Embora revista, a pesquisa da Lancet não foi o único revés recente ao uso da cloroquina.
Após idas e vindas, a Organização Mundial da Saúde anunciou em 17 de junho que decidiu interromper os experimentos com hidroxicloroquina para tratamento de Covid-19 no estudo Solidarity, que está sendo realizado em vários países do mundo, com pacientes hospitalizados.
Segundo a organização, a revisão feita por um comitê independente e resultados de outros estudos mostraram que não houve redução na mortalidade dos doentes que receberam a droga.
Neste sábado, 4, a entidade voltou a frisar que a decisão havia ocorrido em definitivo para o Solidarity.
Dias antes do primeiro anúncio da OMS, a FDA (agência que regula medicamentos nos Estados Unidos) também revogou a autorização de uso emergencial do medicamento naquele país, alegando que “não era mais razoável” acreditar que a droga tivesse eficácia contra a Covid-19.
MR – “Muito foi falado do que fez o FDA, mas ele retirou para pacientes graves”, afirma, referindo-se a uma ressalva feita no documento de que há baixa possibilidade de eficácia para esses casos.
Enquanto entidades recuam das orientações, o Ministério da Saúde tem redobrado a aposta no medicamento.
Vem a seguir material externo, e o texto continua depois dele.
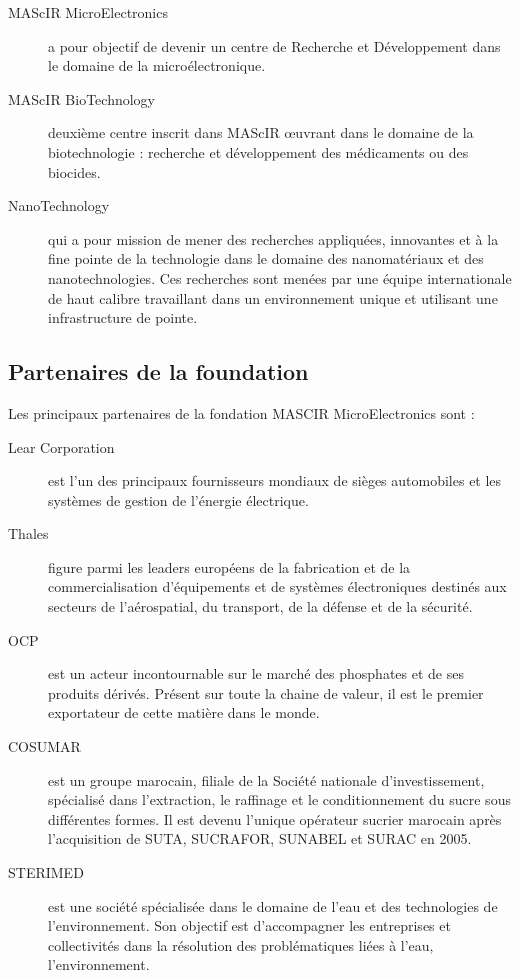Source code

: \documentclass[11pt, a4paper, twoside]{book}
\begin{document}
\begin{description}
\item[MAScIR MicroElectronics] a pour objectif de devenir un centre de Recherche et Développement dans le domaine de la microélectronique.
\item[MAScIR BioTechnology] deuxième centre inscrit dans MAScIR œuvrant dans le domaine de la biotechnologie : recherche et développement des médicaments ou des biocides.
\item[NanoTechnology] qui a pour mission de mener des recherches appliquées, innovantes et à la fine pointe de la technologie dans le domaine des nanomatériaux et des nanotechnologies. Ces recherches sont menées par une équipe internationale de haut calibre travaillant dans un environnement unique et utilisant une infrastructure de pointe.
\end{description}

\subsection{Partenaires de la foundation}
Les principaux partenaires de la fondation MASCIR MicroElectronics sont :
\begin{description}
\item[Lear Corporation] est l’un des principaux fournisseurs mondiaux de sièges automobiles et les systèmes de gestion de l’énergie électrique.
\item[Thales] figure parmi les leaders européens de la fabrication et de la commercialisation d'équipements et de systèmes électroniques destinés aux secteurs de l'aérospatial, du transport, de la défense et de la sécurité.
\item[OCP] est un acteur incontournable sur le marché des phosphates et de ses produits dérivés. Présent sur toute la chaine de valeur, il est le premier exportateur de cette matière dans le monde.
\item[COSUMAR] est un groupe marocain, filiale de la Société nationale d'investissement, spécialisé dans l'extraction, le raffinage et le conditionnement du sucre sous différentes formes. Il est devenu l'unique opérateur sucrier marocain après l'acquisition de SUTA, SUCRAFOR, SUNABEL et SURAC en 2005.
\item[STERIMED] est une société spécialisée dans le domaine de l’eau et des technologies de l’environnement. Son objectif est d’accompagner les entreprises et collectivités dans la résolution des problématiques liées à l’eau, l’environnement.
\end{description}
\end{document}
Recentemente, a pasta decidiu estender a possibilidade de oferta do remédio para gestantes e crianças -mesmo com recomendações contrárias da Sociedade Brasileira de Pediatria, por exemplo. Questionado, o presidente do CFM evita comentar a decisão do ministério.
MR – “Ele fez uma orientação, não vou defender ou criticar. Para nós, (o parecer) está sendo seguido”, diz ele, para quem a necessidade decisão compartilhada entre médico, paciente ou responsável engloba esses casos.
Ainda assim, ele diz reconhecer que outras drogas têm tido resultados mais promissores em estudos iniciais que a cloroquina, caso da dexametasona e remdesivir, por exemplo. Mas alega que não cabe ao CFM fazer um novo parecer sobre elas.
MR – “Esses medicamentos já se impuseram. Quem hoje se coloca contra dexametasona por um paciente que necessita de oxigênio? Não tem. A hidroxicloroquina é que está totalmente politizada”.
E o conselho não teria colaborado para acirrar essa politização?
MR – “O CFM foi usado tanto por um lado quanto pelo outro. Quem é contra a cloroquina interpreta o parecer de uma forma, e quem é a favor, de outra forma. É esse o ponto. Mas não teve por parte do CFM nenhum ato político. Quem solicitou o parecer foi o Ministério da Saúde”, diz ele, segundo quem o conselho não se arrepende de ter o feito o documento.
O tema, no entanto, gera polêmica entre médicos, que têm reclamado de pressões para indicar o uso do medicamento.